I'll try again just delete the space between the two lines. Or you can find the link on my page too if you have any trouble. It's on my side bar and its in a post from a couple of days ago.

B.S. said...

Dear Desiree,

I have already listened to his March 26 radio show (thanks to your blog!) and checked out evolvingtimes.com. I wish I had been able to listen live, because I would have called in. (My questions were not answered by what I heard/read.) Thanks for your help!

Hugs,
Betty

Kacey said...

Betty,Honey--- It sounds like such a down time for you. Do remember that God has everything under control. Sometimes, we cannot see what He has in mind for us, but His eye is on the sparrow and I know He watches me (and you).

B.S. said...

Thank you, Kacey, for the comforting words. It's a very confusing time, for sure, but it's not 100% down. We're having an early spring, so sometimes that helps. I became very upset yesterday when I drove past the house I wanted, and I saw workers fixing up the only flaw I had seen (rotten wood on the porch roof). Either somebody has bought it, or somebody is about to buy it, I'm guessing. I am not happy. That was the last house overlooking the downtown park which would have been even remotely affordable. I am having a problem with acceptance- a big problem.

hugs,
Betty

Unknown said...

Hey,

I found your blog through surfing at Blog Explosion. Just a quick Hi :)

Cheers,

Franco

B.S. said...

Hi Franco. Thanks for stopping by!

Hugs,
Betty

Dust-bunny said...

Betty,

Just a quick note to let you know I haven't fallen off the face of the earth!

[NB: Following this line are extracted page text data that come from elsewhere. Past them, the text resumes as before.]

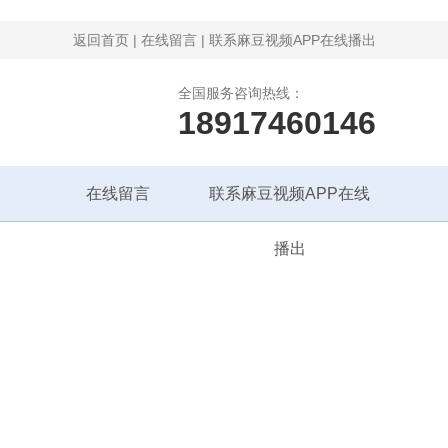
返回首页
|
在线留言
|
联系麻豆视频APP在线播出
全国服务咨询热线：
18917460146
在线留言
联系麻豆视频APP在线
播出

When I have faced great disappointment in the past, such as when my husband left me for someone else (it wasn't enough to be alone with two kids; I had to live with the knowledge that someone was better than me, also), the only thing that helped me was just letting go and letting God. Some things are just out of our control...and the more we try to control them, the more stressed and frustrated we get.

My suggestion to you would be to not drive by the house anymore (unless, of course, you have to go that way for work, shopping, etc.). The dream is not over forever; it's just been put on hold for a while for reasons only God knows right now. But that's okay. A famous pastor always says that God is working "behind the scenes", and even though we can't see what He's doing or understand it, He's got it all figured out already.

I believe that the seed of desire for that house was planted in you for a reason. But maybe your "soil" isn't ready for that seed yet, and you have to cultivate it and fertilize it so that the seed has the right environment to grow in. Maybe there are some rocks and debris that you have to get rid of first...then, in time, the soil will be ready for your seed to grow and you will reap your harvest!

B.S. said...

Dear Lisa,

Your words are consoling- thank you. And I'm glad you haven't fallen off the earth!

I think you're right- I shouldn't drive by anymore. I'm having trouble letting go because that was the last house on the urban park that would have been affordable for me, but there's that lie again! It WASN'T affordable for me.

Thank you for checking in!

Hugs,
Betty

Constance said...

Betty,
your last paragraph mirrored completely how I felt recently about not beig able to move to a small one-story in Carmel, CA.

One day, maybe, my dream will come true -- and yours too. One day...

B.S. said...

Dear Annie,

I'm so sorry to hear that you too have gone through this. And in Carmel, no less....let's not give up our dreams.